Another important action of the class is to merge the different reports resulting from the parallel simulations: since the users decide how the reports are built, the users are also responsible for specifying how to merge the reports after a parallel run.
The static method that builds the reports needs to be named build(report, pvarray).
And the static method that merges the reports needs to be named merge(reports).
[9]:
class NewReportBuilder(object):
    """A class is required to build reports when running calculations with
    multiprocessing because of python constraints"""

    @staticmethod
    def build(pvarray):
        # Return back side qinc of rightmost PV row
        return {'total_inc_back': pvarray.ts_pvrows[1].back.get_param_weighted('qinc').tolist()}

    @staticmethod
    def merge(reports):
        """Works for dictionary reports"""
        report = reports[0]
        # Merge other reports
        keys_report = list(reports[0].keys())
        for other_report in reports[1:]:
            for key in keys_report:
                report[key] += other_report[key]
        return report

[10]:
# run simulations in parallel mode using the new reporting class
new_report = run_parallel_engine(NewReportBuilder, pvarray_parameters, df_inputs.index,
                                df_inputs.dni, df_inputs.dhi,
                                df_inputs.solar_zenith, df_inputs.solar_azimuth,
                                df_inputs.surface_tilt, df_inputs.surface_azimuth,
                                albedo, n_processes=n_processes)
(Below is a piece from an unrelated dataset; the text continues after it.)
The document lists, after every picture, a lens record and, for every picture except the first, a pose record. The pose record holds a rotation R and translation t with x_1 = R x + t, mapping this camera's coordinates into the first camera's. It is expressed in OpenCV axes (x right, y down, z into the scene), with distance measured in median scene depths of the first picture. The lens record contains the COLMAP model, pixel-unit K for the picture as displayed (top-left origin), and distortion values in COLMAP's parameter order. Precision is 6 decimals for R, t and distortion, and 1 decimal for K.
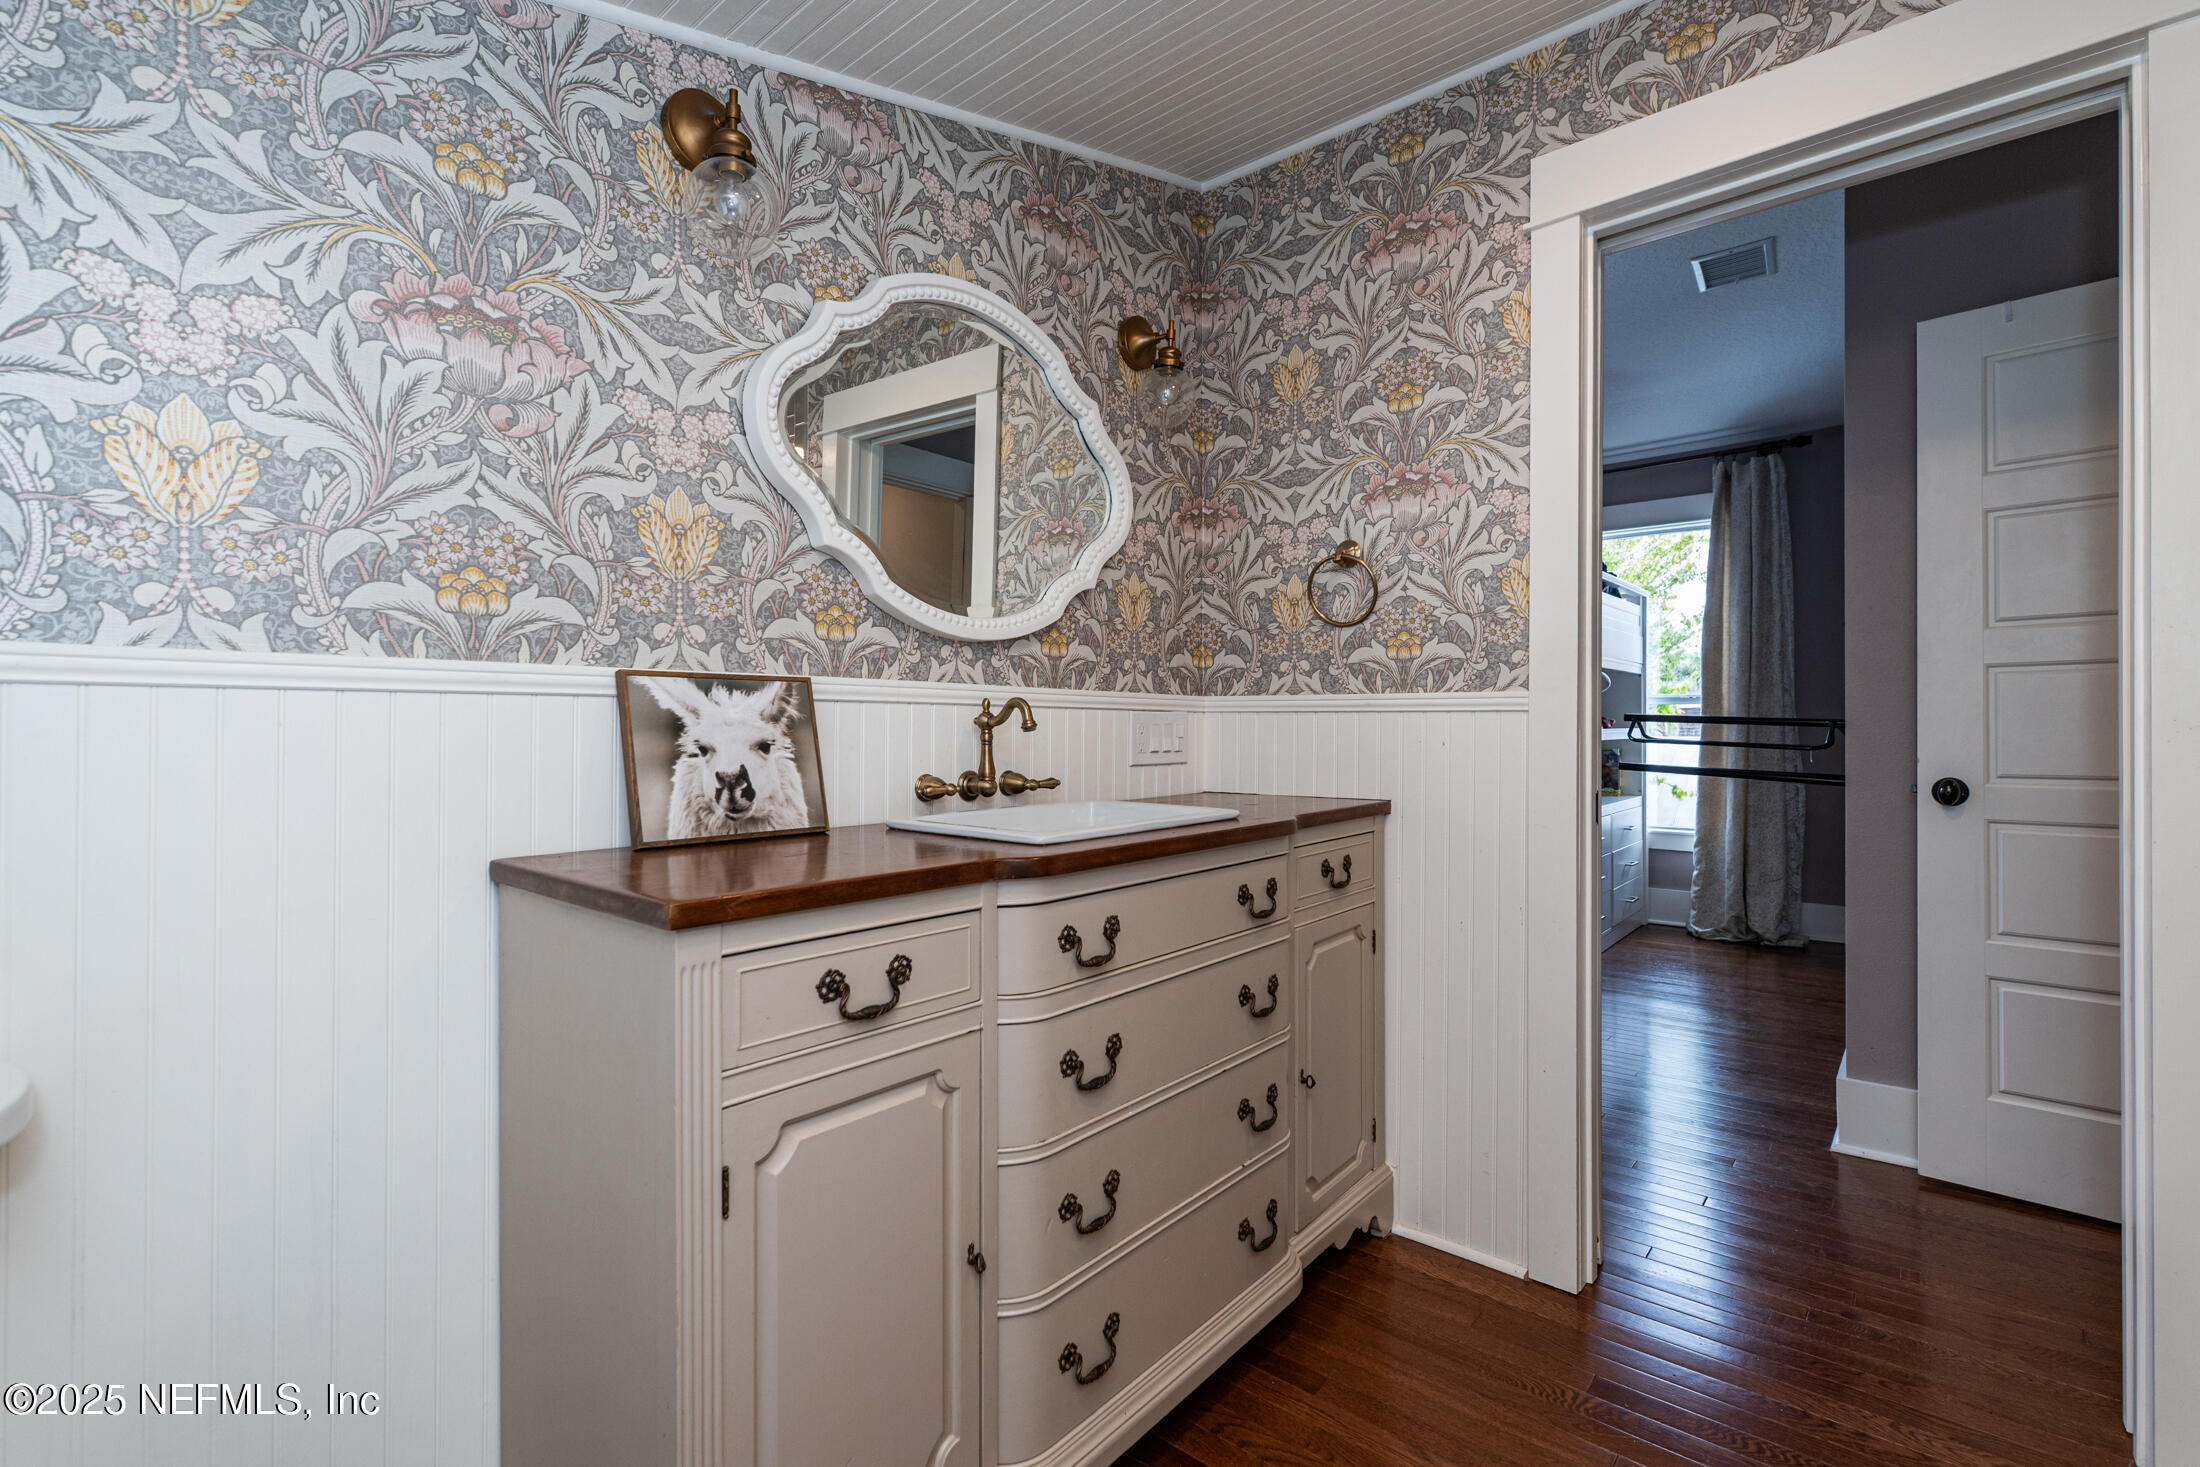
lens RADIAL K [[979.8, 0, 940.3], [0, 979.8, 722.8], [0, 0, 1]] dist [0.000003, 0.000056]
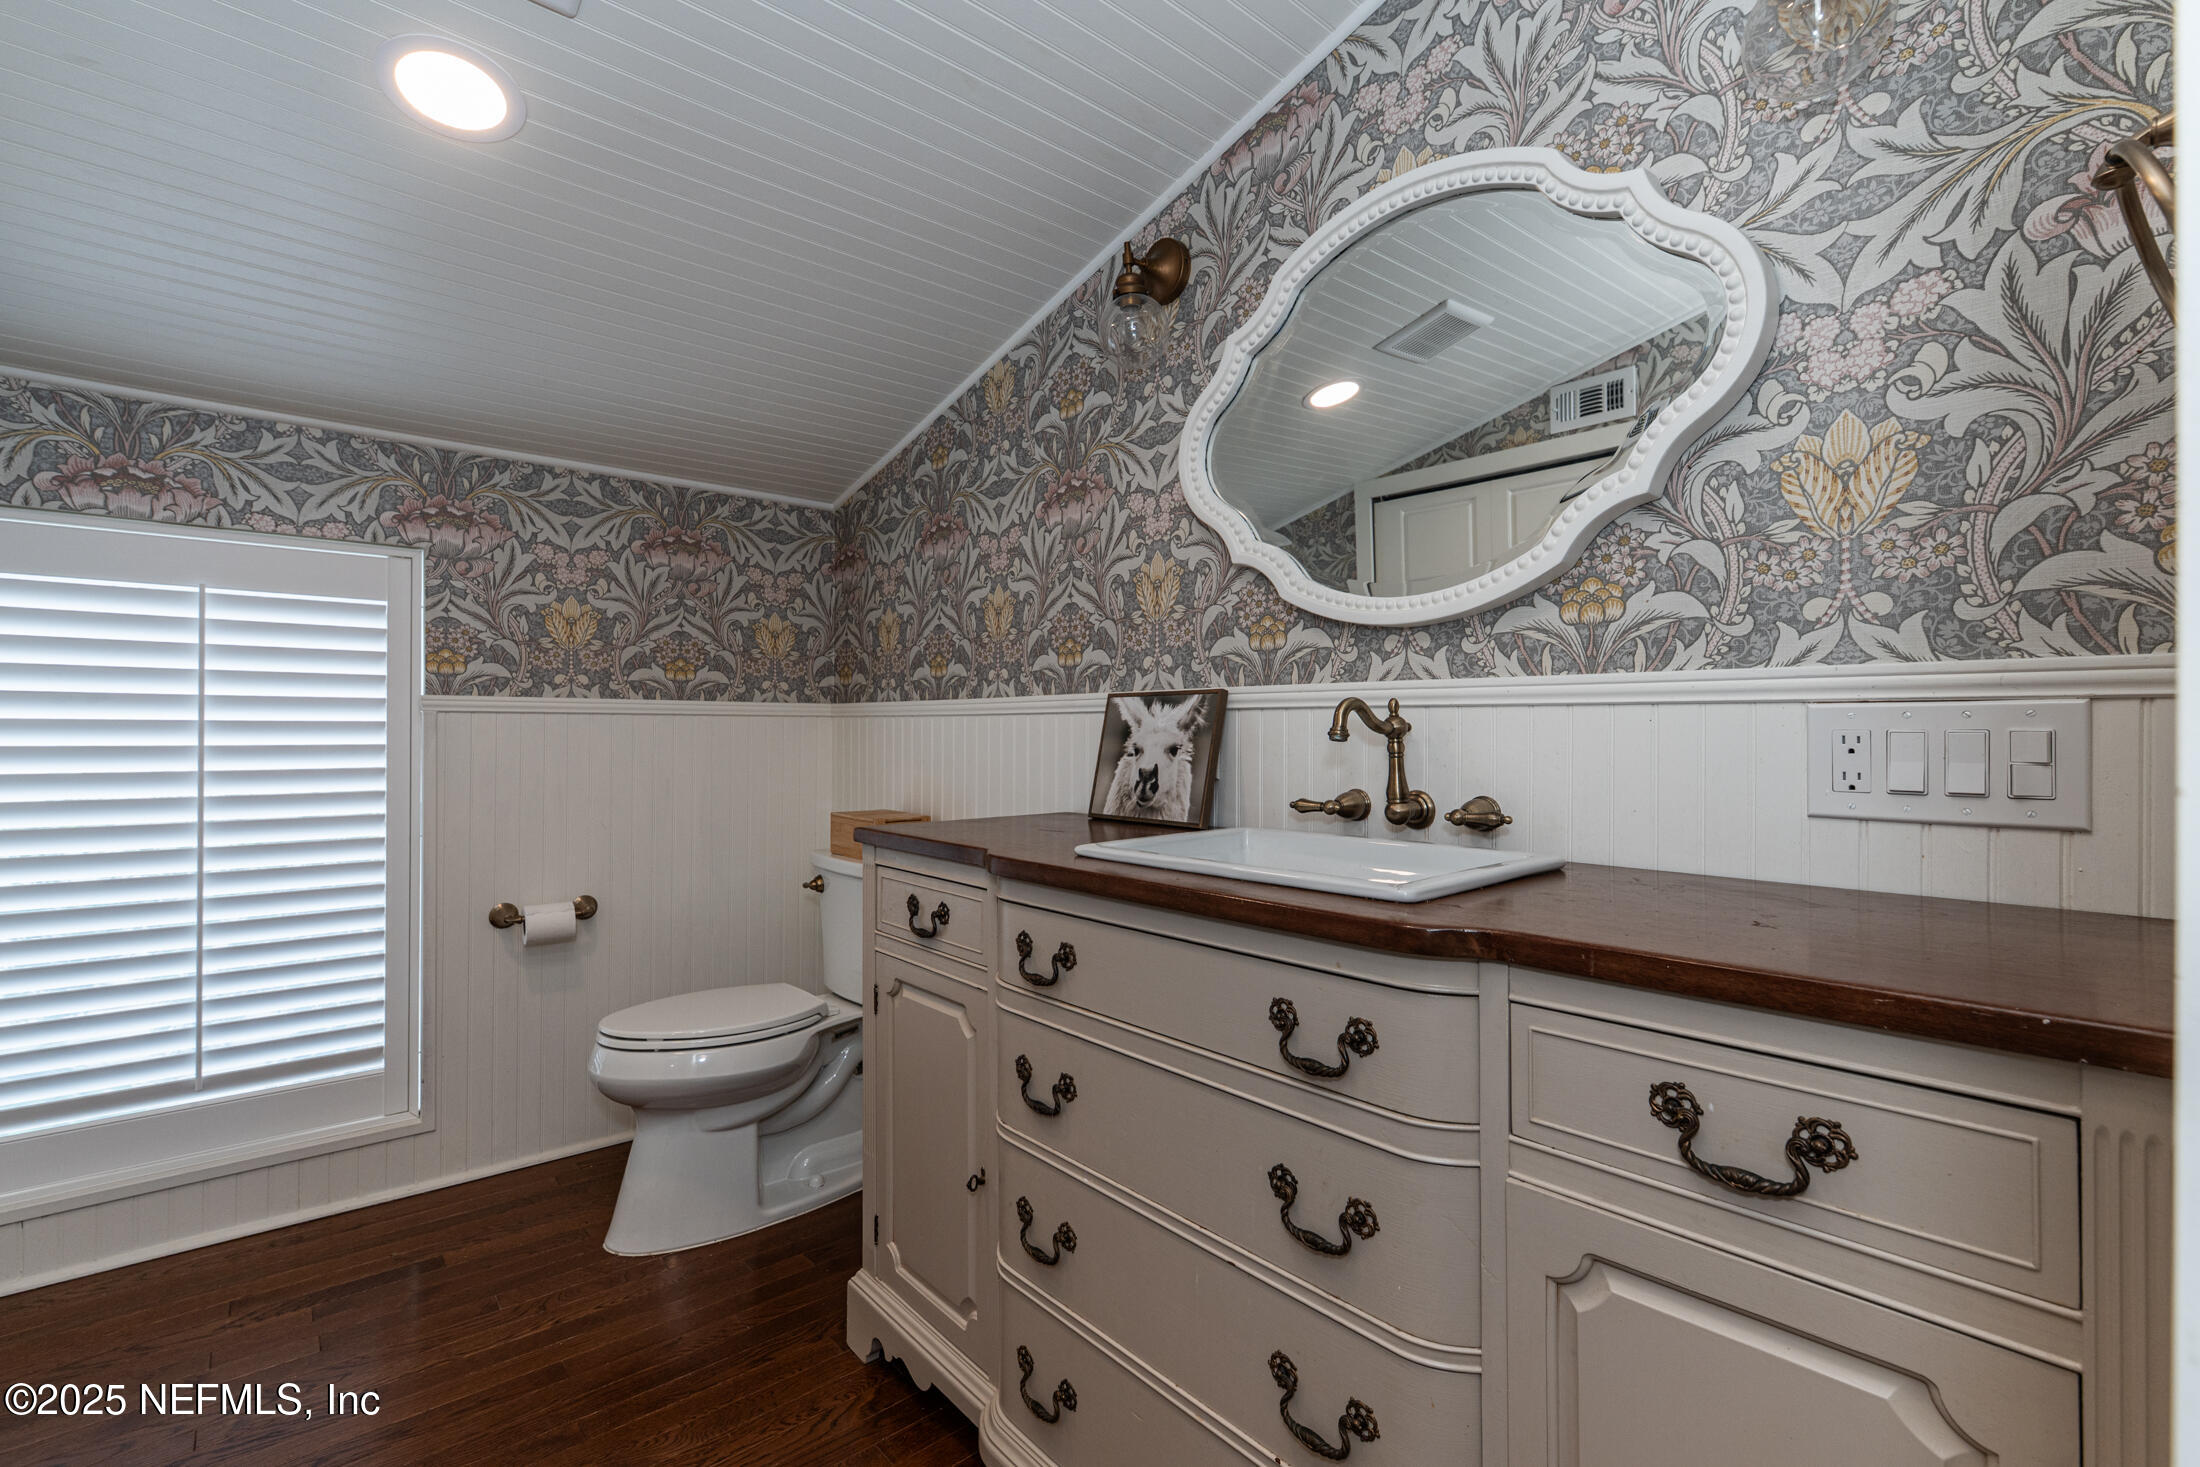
lens RADIAL K [[966.8, 0, 1106.9], [0, 966.8, 720.8], [0, 0, 1]] dist [0.002155, -0.000075]
pose [[-0.054817, -0.010290, -0.998443, 0.496201], [0.002982, 0.999941, -0.010470, 0.000205], [0.998492, -0.003551, -0.054783, 0.482354]]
# make a dataframe out of the report
df_new_report = pd.DataFrame(new_report, index=df_inputs.index)
INFO:pvfactors.run:Parallel calculation elapsed time: 0.19736433029174805 sec
[11]:
f, ax = plt.subplots(figsize=(5, 3))
df_new_report.plot(ax=ax)
plt.show()
../_images/tutorials_Run_full_parallel_simulations_21_0.png

The plot above shows that we’re getting the same results we obtained in the previous tutorial section with the new report generating function.